%%

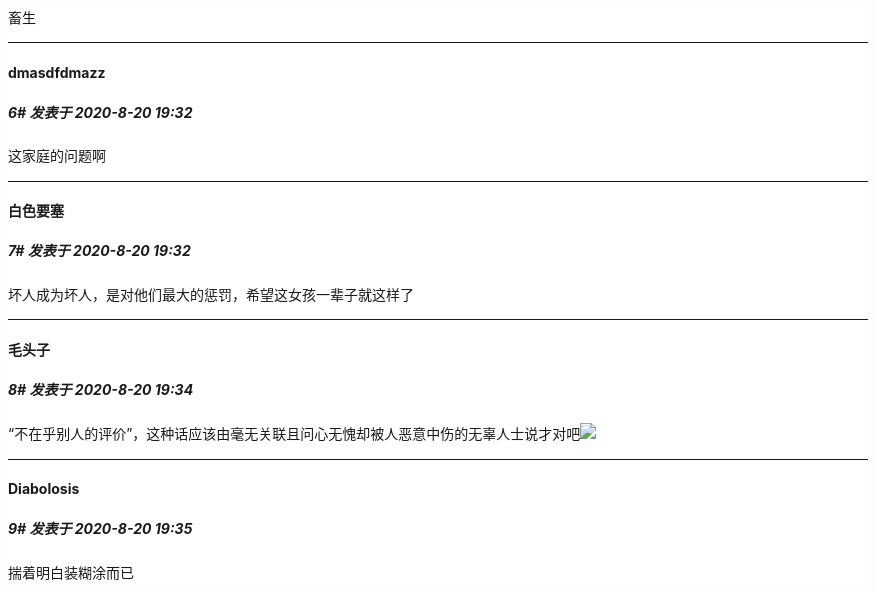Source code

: 


畜生







-----

####  dmasdfdmazz  
##### 6#       发表于 2020-8-20 19:32




这家庭的问题啊 







-----

####  白色要塞  
##### 7#       发表于 2020-8-20 19:32




坏人成为坏人，是对他们最大的惩罚，希望这女孩一辈子就这样了







-----

####  毛头子  
##### 8#       发表于 2020-8-20 19:34




“不在乎别人的评价”，这种话应该由毫无关联且问心无愧却被人恶意中伤的无辜人士说才对吧<img src="https://static.saraba1st.com/image/smiley/face2017/001.png" referrerpolicy="no-referrer">







-----

####  Diabolosis  
##### 9#       发表于 2020-8-20 19:35




揣着明白装糊涂而已


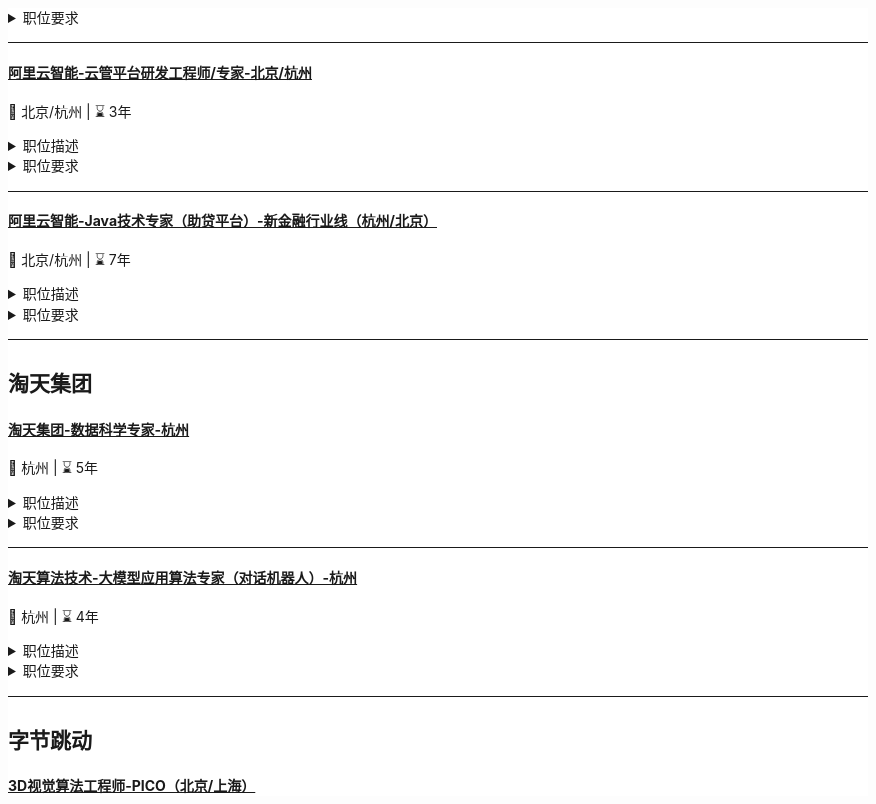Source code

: <details><summary>职位要求</summary></details>

---

#### [阿里云智能-云管平台研发工程师/专家-北京/杭州](https://careers.aliyun.com/off-campus/position-detail?positionId=2000094921&track_id=SSP1751623210165osVHNfsiuW3632)

📍 北京/杭州 | ⌛ 3年

<details><summary>职位描述</summary></details>

<details><summary>职位要求</summary></details>

---

#### [阿里云智能-Java技术专家（助贷平台）-新金融行业线（杭州/北京）](https://careers.aliyun.com/off-campus/position-detail?positionId=2000090002&track_id=SSP1751623210165kTdgEZuyxN3883)

📍 北京/杭州 | ⌛ 7年

<details><summary>职位描述</summary></details>

<details><summary>职位要求</summary></details>

---

## 淘天集团

#### [淘天集团-数据科学专家-杭州](https://talent.taotian.com/off-campus/position-detail?lang=zh&positionId=7000037136)

📍 杭州 | ⌛ 5年

<details><summary>职位描述</summary></details>

<details><summary>职位要求</summary></details>

---

#### [淘天算法技术-大模型应用算法专家（对话机器人）-杭州](https://talent.taotian.com/off-campus/position-detail?lang=zh&positionId=7000042102)

📍 杭州 | ⌛ 4年

<details><summary>职位描述</summary></details>

<details><summary>职位要求</summary></details>

---

## 字节跳动

#### [3D视觉算法工程师-PICO（北京/上海）](https://jobs.bytedance.com/experienced/position/7516890589452929298/detail)
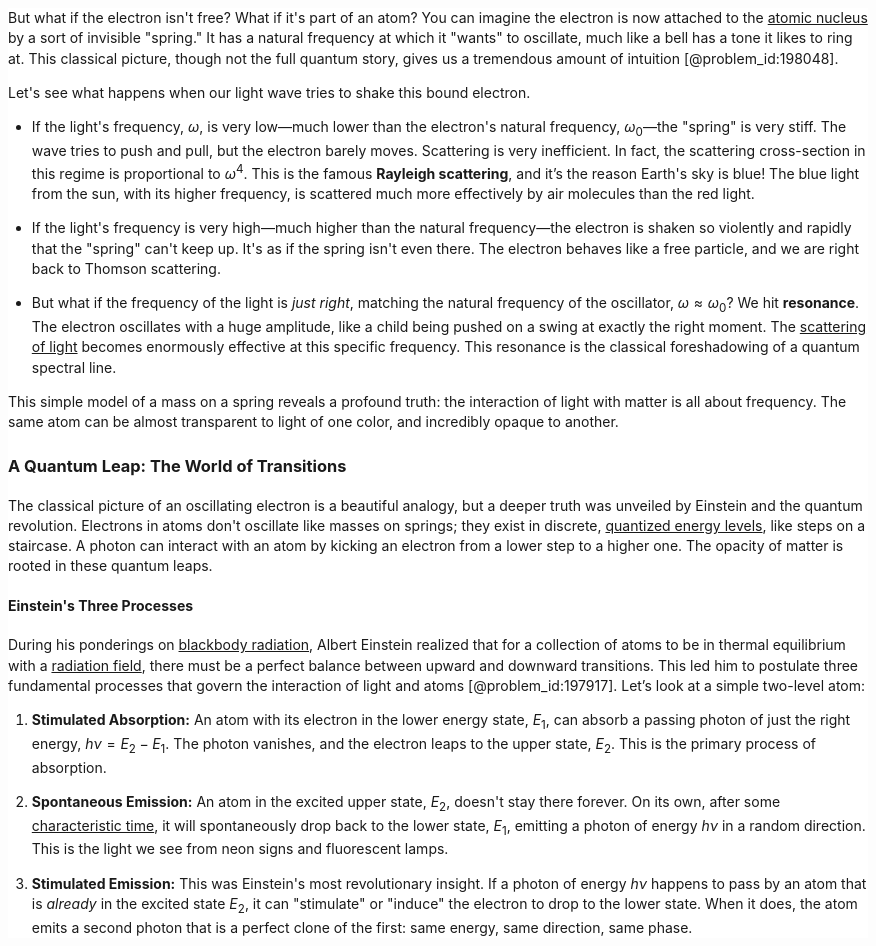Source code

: But what if the electron isn't free? What if it's part of an atom? You can imagine the electron is now attached to the [atomic nucleus](@article_id:167408) by a sort of invisible "spring." It has a natural frequency at which it "wants" to oscillate, much like a bell has a tone it likes to ring at. This classical picture, though not the full quantum story, gives us a tremendous amount of intuition [@problem_id:198048].

Let's see what happens when our light wave tries to shake this bound electron.

-   If the light's frequency, $\omega$, is very low—much lower than the electron's natural frequency, $\omega_0$—the "spring" is very stiff. The wave tries to push and pull, but the electron barely moves. Scattering is very inefficient. In fact, the scattering cross-section in this regime is proportional to $\omega^4$. This is the famous **Rayleigh scattering**, and it’s the reason Earth's sky is blue! The blue light from the sun, with its higher frequency, is scattered much more effectively by air molecules than the red light.

-   If the light's frequency is very high—much higher than the natural frequency—the electron is shaken so violently and rapidly that the "spring" can't keep up. It's as if the spring isn't even there. The electron behaves like a free particle, and we are right back to Thomson scattering.

-   But what if the frequency of the light is *just right*, matching the natural frequency of the oscillator, $\omega \approx \omega_0$? We hit **resonance**. The electron oscillates with a huge amplitude, like a child being pushed on a swing at exactly the right moment. The [scattering of light](@article_id:268885) becomes enormously effective at this specific frequency. This resonance is the classical foreshadowing of a quantum spectral line.

This simple model of a mass on a spring reveals a profound truth: the interaction of light with matter is all about frequency. The same atom can be almost transparent to light of one color, and incredibly opaque to another.

### A Quantum Leap: The World of Transitions

The classical picture of an oscillating electron is a beautiful analogy, but a deeper truth was unveiled by Einstein and the quantum revolution. Electrons in atoms don't oscillate like masses on springs; they exist in discrete, [quantized energy levels](@article_id:140417), like steps on a staircase. A photon can interact with an atom by kicking an electron from a lower step to a higher one. The opacity of matter is rooted in these quantum leaps.

#### Einstein's Three Processes

During his ponderings on [blackbody radiation](@article_id:136729), Albert Einstein realized that for a collection of atoms to be in thermal equilibrium with a [radiation field](@article_id:163771), there must be a perfect balance between upward and downward transitions. This led him to postulate three fundamental processes that govern the interaction of light and atoms [@problem_id:197917]. Let’s look at a simple two-level atom:

1.  **Stimulated Absorption:** An atom with its electron in the lower energy state, $E_1$, can absorb a passing photon of just the right energy, $h\nu = E_2 - E_1$. The photon vanishes, and the electron leaps to the upper state, $E_2$. This is the primary process of absorption.

2.  **Spontaneous Emission:** An atom in the excited upper state, $E_2$, doesn't stay there forever. On its own, after some [characteristic time](@article_id:172978), it will spontaneously drop back to the lower state, $E_1$, emitting a photon of energy $h\nu$ in a random direction. This is the light we see from neon signs and fluorescent lamps.

3.  **Stimulated Emission:** This was Einstein's most revolutionary insight. If a photon of energy $h\nu$ happens to pass by an atom that is *already* in the excited state $E_2$, it can "stimulate" or "induce" the electron to drop to the lower state. When it does, the atom emits a second photon that is a perfect clone of the first: same energy, same direction, same phase.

%%

TASK OBJECTIVE:
Respond with a single number, namely how many lines of the entries contain the word "careers".

OUTPUT BELOW:
2